Küçük yaştan itibaren işitme engelli çocuğa işiten çocuklardan farklı davranmayarak, onları engellerine rağmen bu toplumun etkin bireyleri haline getirebiliriz.
Dil gelişimi: Dil gelişimi çocukların olumsuz olarak en çok etkilendiği gelişim alanlarından birisidir. Çocukta dil kazanımı birbirine bağlı aşamalardan meydana gelir. Buna göre; sesleri duymayan ve sözel uyaranları algılayamayan çocuğun dil kazanımı tam olarak gerçekleşemez. Dil kazanımının tam olarak gerçekleşememesinin bir diğer sebebi de ailenin çocuğa yeterli sözel tepkiyi vermemesidir. Çocuğun engelli olduğunu duyan ailenin çocukla sözel iletişimi azalır. Çocuğun sözel tepkilerinin az olması ailenin çocukla iletişimine etki eden bir faktördür. İşitme engelli çocuklarda okuma yazma gibi dilin kullanımını gerektiren becerileri kazanmada da problemler görülür.

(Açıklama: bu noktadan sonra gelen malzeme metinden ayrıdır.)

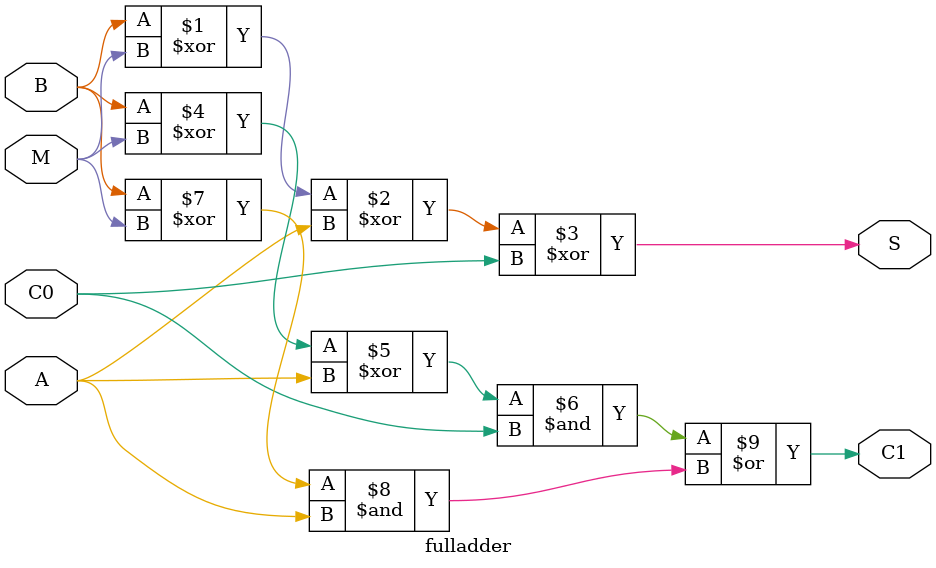
<source format=v>
`timescale 1ns / 1ps
module fulladder(A, B, C1, S, C0, M);
output C1, S;
input A, B, C0, M;

assign S=(((B^M)^A)^C0);
assign C1= (((B^M)^A) & C0) | ((B^M) & A);


endmodule

</source>
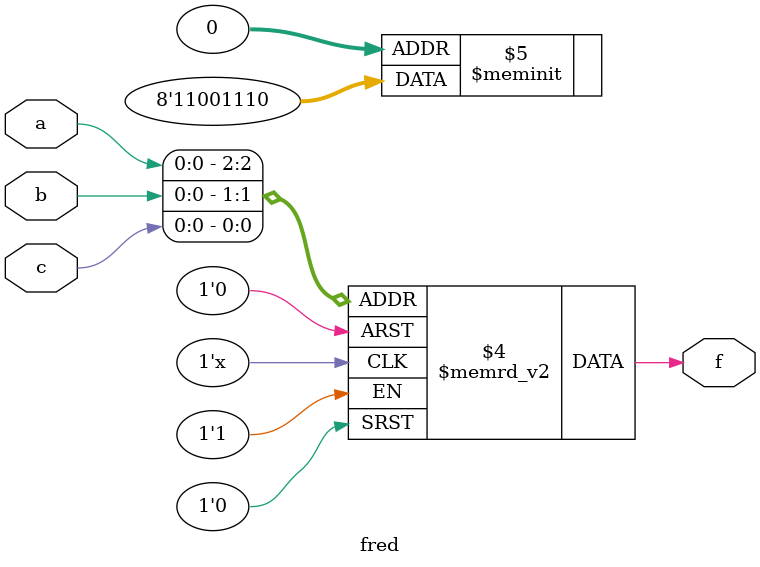
<source format=v>
module fred_test;
    reg a, b, c;
    wire x;

    fred cwd(a, b, c, x);
    initial begin
        a = 1'b0; b = 1'b0; c = 1'b0;
        #50
        a = 1'b0; b = 1'b0; c = 1'b1;
        #50
        a = 1'b0; b = 1'b1; c = 1'b0;
        #50
        a = 1'b0; b = 1'b1; c = 1'b1;
        #50
        a = 1'b1; b = 1'b0; c = 1'b0;
        #50
        a = 1'b1; b = 1'b0; c = 1'b1;
        #50
        a = 1'b1; b = 1'b1; c = 1'b0;
        #50
        a = 1'b1; b = 1'b1; c = 1'b1;
        #50
        $finish;
    end

endmodule // fred_test

module fred(a, b, c, f);
    output f;
    input a, b, c;
    reg f;
    always@(a or b or c)
        case ({a, b, c})
            3'b000: f = 1'b0;
            3'b001: f = 1'b1;
            3'b010: f = 1'b1;
            3'b011: f = 1'b1;
            3'b100: f = 1'b0;
            3'b101: f = 1'b0;
            3'b110: f = 1'b1;
            3'b111: f = 1'b1;
        endcase

endmodule // fred
</source>
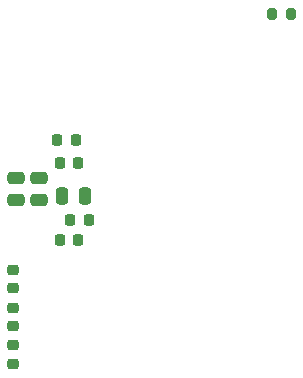
<source format=gbr>
%TF.GenerationSoftware,KiCad,Pcbnew,8.0.5*%
%TF.CreationDate,2024-12-30T22:32:32+01:00*%
%TF.ProjectId,DigitalAudioProcessor,44696769-7461-46c4-9175-64696f50726f,rev?*%
%TF.SameCoordinates,Original*%
%TF.FileFunction,Paste,Bot*%
%TF.FilePolarity,Positive*%
%FSLAX46Y46*%
G04 Gerber Fmt 4.6, Leading zero omitted, Abs format (unit mm)*
G04 Created by KiCad (PCBNEW 8.0.5) date 2024-12-30 22:32:32*
%MOMM*%
%LPD*%
G01*
G04 APERTURE LIST*
G04 Aperture macros list*
%AMRoundRect*
0 Rectangle with rounded corners*
0 $1 Rounding radius*
0 $2 $3 $4 $5 $6 $7 $8 $9 X,Y pos of 4 corners*
0 Add a 4 corners polygon primitive as box body*
4,1,4,$2,$3,$4,$5,$6,$7,$8,$9,$2,$3,0*
0 Add four circle primitives for the rounded corners*
1,1,$1+$1,$2,$3*
1,1,$1+$1,$4,$5*
1,1,$1+$1,$6,$7*
1,1,$1+$1,$8,$9*
0 Add four rect primitives between the rounded corners*
20,1,$1+$1,$2,$3,$4,$5,0*
20,1,$1+$1,$4,$5,$6,$7,0*
20,1,$1+$1,$6,$7,$8,$9,0*
20,1,$1+$1,$8,$9,$2,$3,0*%
G04 Aperture macros list end*
%ADD10RoundRect,0.200000X-0.200000X-0.275000X0.200000X-0.275000X0.200000X0.275000X-0.200000X0.275000X0*%
%ADD11RoundRect,0.218750X-0.256250X0.218750X-0.256250X-0.218750X0.256250X-0.218750X0.256250X0.218750X0*%
%ADD12RoundRect,0.250000X0.475000X-0.250000X0.475000X0.250000X-0.475000X0.250000X-0.475000X-0.250000X0*%
%ADD13RoundRect,0.225000X0.250000X-0.225000X0.250000X0.225000X-0.250000X0.225000X-0.250000X-0.225000X0*%
%ADD14RoundRect,0.225000X-0.225000X-0.250000X0.225000X-0.250000X0.225000X0.250000X-0.225000X0.250000X0*%
%ADD15RoundRect,0.250000X0.250000X0.475000X-0.250000X0.475000X-0.250000X-0.475000X0.250000X-0.475000X0*%
%ADD16RoundRect,0.225000X0.225000X0.250000X-0.225000X0.250000X-0.225000X-0.250000X0.225000X-0.250000X0*%
G04 APERTURE END LIST*
D10*
%TO.C,R1*%
X162075000Y-82800000D03*
X163725000Y-82800000D03*
%TD*%
D11*
%TO.C,FB1*%
X140200000Y-104412500D03*
X140200000Y-105987500D03*
%TD*%
D12*
%TO.C,C17*%
X140400000Y-98550000D03*
X140400000Y-96650000D03*
%TD*%
%TO.C,C16*%
X142400000Y-98550000D03*
X142400000Y-96650000D03*
%TD*%
D13*
%TO.C,C15*%
X140200000Y-109175000D03*
X140200000Y-107625000D03*
%TD*%
%TO.C,C14*%
X140200000Y-112375000D03*
X140200000Y-110825000D03*
%TD*%
D14*
%TO.C,C13*%
X145025000Y-100200000D03*
X146575000Y-100200000D03*
%TD*%
D15*
%TO.C,C6*%
X146250000Y-98200000D03*
X144350000Y-98200000D03*
%TD*%
D16*
%TO.C,C5*%
X145675000Y-101900000D03*
X144125000Y-101900000D03*
%TD*%
D14*
%TO.C,C2*%
X143925000Y-93400000D03*
X145475000Y-93400000D03*
%TD*%
D16*
%TO.C,C1*%
X145675000Y-95400000D03*
X144125000Y-95400000D03*
%TD*%
M02*

</source>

ÇOCUKTA İŞİTME ENGELİNDEN ŞÜPHE EDİLMESİ GEREKEN DURUMLAR

*0-12 ay arasında reflexif davranışları veya o döneme ait işitsel davranım özelliklerini göstermiyorsa,
*Sık üst solunum yolu enfeksiyonları,
*Sık orta kulak iltihapları,
*Kulak ağrısı ve tıkanmaları,
*Konuşulanı anlayabilmek, sesi algılayabilmek için konuşmacı yada ses kaynağına (tv..) yakın durma,
*Konuşmada bozukluk ton, ritim, vurgu özelliklerinin olmaması (ses atlama, akıcı olmayan konuşma)
*Sözel ifadeleri anlamama yanlış anlama,
*Seslenildiğinde fark etmeme (adı ile...)
*Akademik becerilerde zayıflık,
*Çok alçak ya da çok yüksek bir ses tonu ile konuşmak, sesin doğal olmaması,
*Konuşmalarda etkin olmama, hatta hiç konuşmama,
*Konuşmalara karşı ilgi göstermeme,
*Sorulanları ya da konuşulanları ”ne” sorusu ya da işareti ile sık sık tekrar ettirme,
*Sık sık yanlış ve yavaş yanıtlar verme,
*Sesin yönünü ve kime ait olduğunu belirlemede güçlük çekme,
*Konuşmalar sırasında kulaklarını konuşana çevirecek şekilde başını özel bir konuma getirme,
*Seslere karşı belirgin bir şekilde duyarsız ya da ilgisiz kalma,
*Basit olsa bile sözcükleri yanlış söyleme,
*Bütün bunların etkisiyle sürekli dikkatsiz ve ilgisiz görüntüsü çizme,
*Dikkat gerektiren şeyleri yazmada güçlük çekme,
*Sözel emirlere uygun tepkileri verememe,
*Ne istendiğini anlamama,
*Konuşanın sözünü kesmeden dinlemede güçlük çekme,
*Çocuğun işitme kaybı derecesine bağlı olarak;
Aşırı saldırgan ya da hırçın davranış problemlerinin ortaya çıkması,
Sosyal yönden arkadaşları ya da çevresi ile ilişki kurmaktan kaçınma davranışı gözlemlenebilir.
Bu sayılan belirtilerin hepsine mutlaka rastlanır gibi bir zorunluluk olmamakla birlikte çoğunun bir arada görülme olasılığı fazladır.
Duygu ve düşüncelerini ifade etmekte güçlük çeken ve diğer çocuklarda gördüğü özelliklerin kendisinde eksik kaldığını fark eden çocuk uyum güçlükleriyle karşılaşacaktır.